Body movements relative to the bicycle—like leaning left and right—have a smaller effect than steering, but allow a rider to make balance corrections by shifting the center of mass side to side relative to the bicycle and base of support.
Steering is absolutely necessary to balance a bicycle, whereas body movements are not; there is no specific combination of the two to ensure balance. The basic strategy to balance a bicycle, as noted by Karl von Drais (inventor of the draisine), is to steer into the undesired fall.
Newbies versus pros
While riders have been described using mathematical equations, the equations are not yet useful for understanding the differences between riders of different ability levels or for predicting the stability of a given rider on a given bicycle.
Therefore, the goal of my colleagues’ and my recent work was to explore the types of control used by both novice and expert riders and to identify the differences between the two groups. In our study, expert riders identified themselves as skilled cyclists, went on regular training rides, belonged to a cycling club or team, competed several times per year, and had used rollers for training indoors. Novice riders knew how to ride a bicycle but did so only occasionally for recreation or transportation and did not identify themselves as experts.
We conducted our experiments in a motion capture laboratory, where the riders rode a typical mountain bike on rollers. Rollers constrain the bicycle in the fore-aft direction but allow free lateral (left-right) movement. They require a bicycle rider to maintain balance by pedaling, steering, and leaning, as one would outdoors.
We mounted sensors and used a motion capture system to measure the motion of the bicycle (speed, steering angle and rate, roll angle and rate) and the steering torque used by the rider. A force platform underneath the rollers allowed us to calculate the lateral position of the center of mass relative to the base of support; that let us determine how a rider was leaning.
We found that both novice and expert riders exhibit similar balance performance at slow speeds. But at higher speeds, expert riders achieve superior balance performance by employing smaller but more effective body movements and less steering. Regardless of speed, expert riders use smaller and less varying steering inputs and less body movement variation.

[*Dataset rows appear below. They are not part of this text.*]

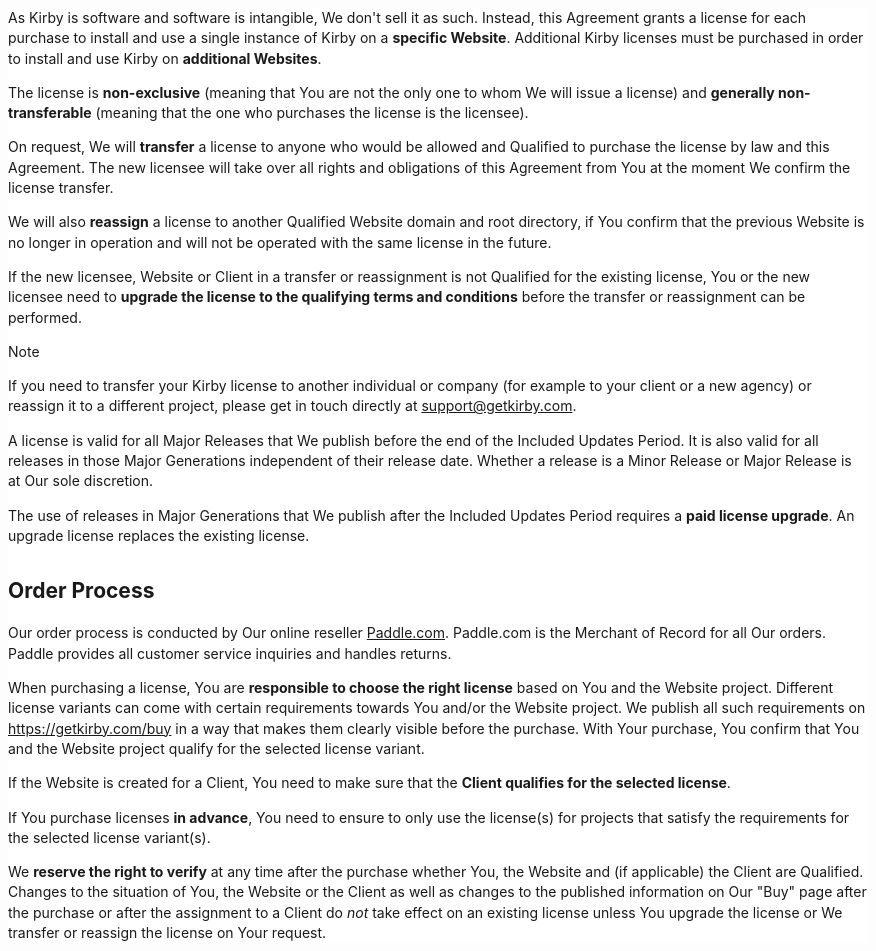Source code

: As Kirby is software and software is intangible, We don't sell it as such. Instead, this Agreement grants a license for each purchase to install and use a single instance of Kirby on a **specific Website**. Additional Kirby licenses must be purchased in order to install and use Kirby on **additional Websites**.

The license is **non-exclusive** (meaning that You are not the only one to whom We will issue a license) and **generally non-transferable** (meaning that the one who purchases the license is the licensee).

On request, We will **transfer** a license to anyone who would be allowed and Qualified to purchase the license by law and this Agreement. The new licensee will take over all rights and obligations of this Agreement from You at the moment We confirm the license transfer.

We will also **reassign** a license to another Qualified Website domain and root directory, if You confirm that the previous Website is no longer in operation and will not be operated with the same license in the future.

If the new licensee, Website or Client in a transfer or reassignment is not Qualified for the existing license, You or the new licensee need to **upgrade the license to the qualifying terms and conditions** before the transfer or reassignment can be performed.

> [!NOTE]
> If you need to transfer your Kirby license to another individual or company (for example to your client or a new agency) or reassign it to a different project, please get in touch directly at <support@getkirby.com>.

A license is valid for all Major Releases that We publish before the end of the Included Updates Period. It is also valid for all releases in those Major Generations independent of their release date. Whether a release is a Minor Release or Major Release is at Our sole discretion.

The use of releases in Major Generations that We publish after the Included Updates Period requires a **paid license upgrade**. An upgrade license replaces the existing license.

## Order Process

Our order process is conducted by Our online reseller [Paddle.com](https://paddle.com). Paddle.com is the Merchant of Record for all Our orders. Paddle provides all customer service inquiries and handles returns.

When purchasing a license, You are **responsible to choose the right license** based on You and the Website project. Different license variants can come with certain requirements towards You and/or the Website project. We publish all such requirements on <https://getkirby.com/buy> in a way that makes them clearly visible before the purchase. With Your purchase, You confirm that You and the Website project qualify for the selected license variant.

If the Website is created for a Client, You need to make sure that the **Client qualifies for the selected license**.

If You purchase licenses **in advance**, You need to ensure to only use the license(s) for projects that satisfy the requirements for the selected license variant(s).

We **reserve the right to verify** at any time after the purchase whether You, the Website and (if applicable) the Client are Qualified. Changes to the situation of You, the Website or the Client as well as changes to the published information on Our "Buy" page after the purchase or after the assignment to a Client do _not_ take effect on an existing license unless You upgrade the license or We transfer or reassign the license on Your request.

We conclude that expert riders are able to use body movements more effectively than novice riders, which results in reducing the demand for both large corrective steering and body movements.
Despite our work and that of others in the field, there is still much to be learned about how humans ride and balance bicycles. Most research, including ours, has been limited to straight line riding, which only makes up a fraction of a typical bicycle ride.
Our work reveals measurable differences between riders of different skill levels. But their meaning is unclear. Are the differences linked to a higher risk of crashing for the novice riders? Or do the differences simply reflect a different style of control that gets fine-tuned through hours and hours of training rides?
Ideally, we would like to identify the measurements that quantify the balance performance, control strategy, and fall risk of a rider in the real world.
With such measurements, we could identify riders at high risk of falling, explore the extent to which bicycle design can reduce fall risk and increase balance performance, and develop the mathematical equations that describe riders of different skill levels.